The link to conflict is evident. “Environmental degradation is starting to reverberate and affect economic growth,” a Brookings Institution study of sustainability declared last month: “Disasters triggered by weather and climate-related hazards were responsible for thousands of deaths and $320bn in losses in 2017 … Water stress linked to climate change is already contributing to migration, which in turn can lead to conflict.”

According to the Armed Conflict Location and Event Data Project, political violence and protest surged worldwide last year. “These trends showed few signs of stopping in 2019,” it says. In its list of looming flashpoints, relatively neglected conflicts in the Sahel, South Sudan, the southern Philippines and Myanmar feature alongside better-reported wars in Syria and Afghanistan.
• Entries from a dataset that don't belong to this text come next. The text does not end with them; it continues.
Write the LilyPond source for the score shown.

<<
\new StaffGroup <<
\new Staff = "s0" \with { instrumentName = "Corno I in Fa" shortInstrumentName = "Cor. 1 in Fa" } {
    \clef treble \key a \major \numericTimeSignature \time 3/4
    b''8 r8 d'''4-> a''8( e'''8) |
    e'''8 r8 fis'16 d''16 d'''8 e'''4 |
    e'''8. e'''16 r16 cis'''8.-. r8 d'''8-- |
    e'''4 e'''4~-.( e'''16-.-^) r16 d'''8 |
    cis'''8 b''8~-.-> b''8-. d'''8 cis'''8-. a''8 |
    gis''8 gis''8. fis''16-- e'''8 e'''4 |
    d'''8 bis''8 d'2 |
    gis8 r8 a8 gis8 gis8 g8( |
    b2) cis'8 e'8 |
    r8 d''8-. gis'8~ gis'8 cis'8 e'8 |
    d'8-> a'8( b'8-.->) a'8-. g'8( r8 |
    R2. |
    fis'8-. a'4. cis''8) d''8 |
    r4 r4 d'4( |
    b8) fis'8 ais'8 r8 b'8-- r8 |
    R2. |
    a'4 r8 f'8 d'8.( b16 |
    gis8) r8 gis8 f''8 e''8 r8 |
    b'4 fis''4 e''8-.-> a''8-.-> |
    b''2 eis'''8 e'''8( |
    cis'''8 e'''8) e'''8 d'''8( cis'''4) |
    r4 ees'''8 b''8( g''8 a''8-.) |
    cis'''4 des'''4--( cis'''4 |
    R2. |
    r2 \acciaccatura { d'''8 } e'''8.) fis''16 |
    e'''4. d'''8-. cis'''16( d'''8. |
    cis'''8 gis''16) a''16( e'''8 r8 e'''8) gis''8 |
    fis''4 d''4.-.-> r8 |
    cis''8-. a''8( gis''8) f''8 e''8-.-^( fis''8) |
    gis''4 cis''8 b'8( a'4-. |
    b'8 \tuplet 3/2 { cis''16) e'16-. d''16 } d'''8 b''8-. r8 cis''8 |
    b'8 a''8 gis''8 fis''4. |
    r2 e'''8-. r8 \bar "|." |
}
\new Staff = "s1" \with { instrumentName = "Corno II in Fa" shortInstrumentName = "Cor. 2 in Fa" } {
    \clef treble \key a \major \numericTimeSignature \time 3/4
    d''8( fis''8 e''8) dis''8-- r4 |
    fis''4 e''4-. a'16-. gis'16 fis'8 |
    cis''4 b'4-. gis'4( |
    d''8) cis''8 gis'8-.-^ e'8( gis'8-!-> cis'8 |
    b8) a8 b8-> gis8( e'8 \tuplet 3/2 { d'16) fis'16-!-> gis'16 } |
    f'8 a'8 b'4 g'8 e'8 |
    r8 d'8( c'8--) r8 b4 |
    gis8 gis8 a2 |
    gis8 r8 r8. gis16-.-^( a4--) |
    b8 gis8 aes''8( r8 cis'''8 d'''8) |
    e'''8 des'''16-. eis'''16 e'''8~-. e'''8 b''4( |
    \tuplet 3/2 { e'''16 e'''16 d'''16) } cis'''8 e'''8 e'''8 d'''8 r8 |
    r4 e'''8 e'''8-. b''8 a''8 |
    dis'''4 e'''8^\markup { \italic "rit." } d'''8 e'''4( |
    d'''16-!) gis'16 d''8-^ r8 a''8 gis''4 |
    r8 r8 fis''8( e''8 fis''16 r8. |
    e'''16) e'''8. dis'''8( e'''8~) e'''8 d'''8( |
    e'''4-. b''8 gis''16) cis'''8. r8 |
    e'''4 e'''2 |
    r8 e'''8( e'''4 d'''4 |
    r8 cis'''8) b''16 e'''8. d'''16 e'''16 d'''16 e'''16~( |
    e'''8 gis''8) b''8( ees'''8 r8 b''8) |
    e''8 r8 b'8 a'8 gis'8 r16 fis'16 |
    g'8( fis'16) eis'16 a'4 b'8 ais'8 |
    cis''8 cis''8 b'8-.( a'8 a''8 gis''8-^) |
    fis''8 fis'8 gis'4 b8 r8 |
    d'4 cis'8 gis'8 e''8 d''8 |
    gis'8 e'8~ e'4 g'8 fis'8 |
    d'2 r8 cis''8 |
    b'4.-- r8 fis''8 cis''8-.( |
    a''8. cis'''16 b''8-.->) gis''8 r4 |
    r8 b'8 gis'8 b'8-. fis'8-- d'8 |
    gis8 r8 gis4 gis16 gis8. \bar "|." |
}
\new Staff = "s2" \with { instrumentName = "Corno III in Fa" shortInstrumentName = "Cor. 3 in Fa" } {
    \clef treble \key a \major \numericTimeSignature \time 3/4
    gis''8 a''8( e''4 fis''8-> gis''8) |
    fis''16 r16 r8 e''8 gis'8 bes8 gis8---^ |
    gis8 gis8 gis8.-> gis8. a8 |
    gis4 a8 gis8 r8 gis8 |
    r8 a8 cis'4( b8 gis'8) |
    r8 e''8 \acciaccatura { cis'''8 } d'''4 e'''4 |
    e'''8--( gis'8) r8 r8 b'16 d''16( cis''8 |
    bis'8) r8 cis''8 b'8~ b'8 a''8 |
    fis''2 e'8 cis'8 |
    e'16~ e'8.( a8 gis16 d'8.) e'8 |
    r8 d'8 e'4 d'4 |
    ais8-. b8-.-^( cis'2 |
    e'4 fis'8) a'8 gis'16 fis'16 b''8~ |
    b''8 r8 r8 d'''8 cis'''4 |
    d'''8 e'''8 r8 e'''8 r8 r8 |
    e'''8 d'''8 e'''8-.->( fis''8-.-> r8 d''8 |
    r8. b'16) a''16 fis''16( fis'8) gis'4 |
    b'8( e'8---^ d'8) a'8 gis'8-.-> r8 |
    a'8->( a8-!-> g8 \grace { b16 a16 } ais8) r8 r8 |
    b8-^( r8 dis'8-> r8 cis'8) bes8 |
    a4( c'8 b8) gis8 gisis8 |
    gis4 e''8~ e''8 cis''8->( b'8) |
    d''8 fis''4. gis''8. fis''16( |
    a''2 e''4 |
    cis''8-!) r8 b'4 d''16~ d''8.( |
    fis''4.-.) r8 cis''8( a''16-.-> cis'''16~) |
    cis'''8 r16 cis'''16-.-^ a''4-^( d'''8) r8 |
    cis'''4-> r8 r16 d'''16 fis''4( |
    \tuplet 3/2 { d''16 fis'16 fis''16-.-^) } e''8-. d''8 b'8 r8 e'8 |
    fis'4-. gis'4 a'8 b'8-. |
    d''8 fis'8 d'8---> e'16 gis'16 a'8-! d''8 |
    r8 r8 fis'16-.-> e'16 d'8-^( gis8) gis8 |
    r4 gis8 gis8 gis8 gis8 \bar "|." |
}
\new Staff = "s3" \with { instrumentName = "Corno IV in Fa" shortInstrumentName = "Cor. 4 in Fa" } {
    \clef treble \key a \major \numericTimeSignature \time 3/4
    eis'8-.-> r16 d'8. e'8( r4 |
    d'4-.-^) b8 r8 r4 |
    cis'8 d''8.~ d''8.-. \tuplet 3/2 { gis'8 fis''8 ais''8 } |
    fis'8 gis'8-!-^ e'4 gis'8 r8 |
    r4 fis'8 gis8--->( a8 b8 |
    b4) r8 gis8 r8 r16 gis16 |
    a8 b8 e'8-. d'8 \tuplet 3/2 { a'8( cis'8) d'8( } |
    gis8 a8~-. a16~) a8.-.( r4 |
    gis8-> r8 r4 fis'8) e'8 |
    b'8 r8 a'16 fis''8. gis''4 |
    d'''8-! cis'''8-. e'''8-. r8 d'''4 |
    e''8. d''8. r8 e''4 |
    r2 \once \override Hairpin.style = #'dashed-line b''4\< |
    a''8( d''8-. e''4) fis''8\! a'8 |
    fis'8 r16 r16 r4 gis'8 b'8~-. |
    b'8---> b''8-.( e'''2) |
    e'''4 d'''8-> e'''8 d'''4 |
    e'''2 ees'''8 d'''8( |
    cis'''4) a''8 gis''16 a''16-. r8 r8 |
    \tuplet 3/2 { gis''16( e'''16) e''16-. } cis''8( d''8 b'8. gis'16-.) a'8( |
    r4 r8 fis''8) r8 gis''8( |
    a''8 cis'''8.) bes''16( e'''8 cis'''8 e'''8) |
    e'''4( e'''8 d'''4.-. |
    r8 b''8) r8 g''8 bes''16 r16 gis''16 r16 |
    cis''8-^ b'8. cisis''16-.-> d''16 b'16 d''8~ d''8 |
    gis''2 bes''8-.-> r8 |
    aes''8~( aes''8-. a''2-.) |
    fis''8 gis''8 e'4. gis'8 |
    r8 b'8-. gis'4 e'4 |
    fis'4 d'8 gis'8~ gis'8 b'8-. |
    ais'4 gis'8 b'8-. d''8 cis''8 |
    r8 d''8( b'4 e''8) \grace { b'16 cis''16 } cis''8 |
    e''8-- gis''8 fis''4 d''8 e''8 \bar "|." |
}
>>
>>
The International Crisis Group casts its net even wider. Rising tensions, from multiple causes, in Benin, Togo, Sri Lanka, Honduras, Nicaragua, Kosovo and Iran all need to be carefully watched, too, it says in its June CrisisWatch report.

In one sense, it’s an impossible task. In another sense, greater focus on conflict prevention and resolution in everyone’s interest. The scale of the challenge merely underscores an inescapable 21st-century reality: rather than question multilateralist approaches, the international community needs to work together more closely than ever if, collectively, it hopes to survive.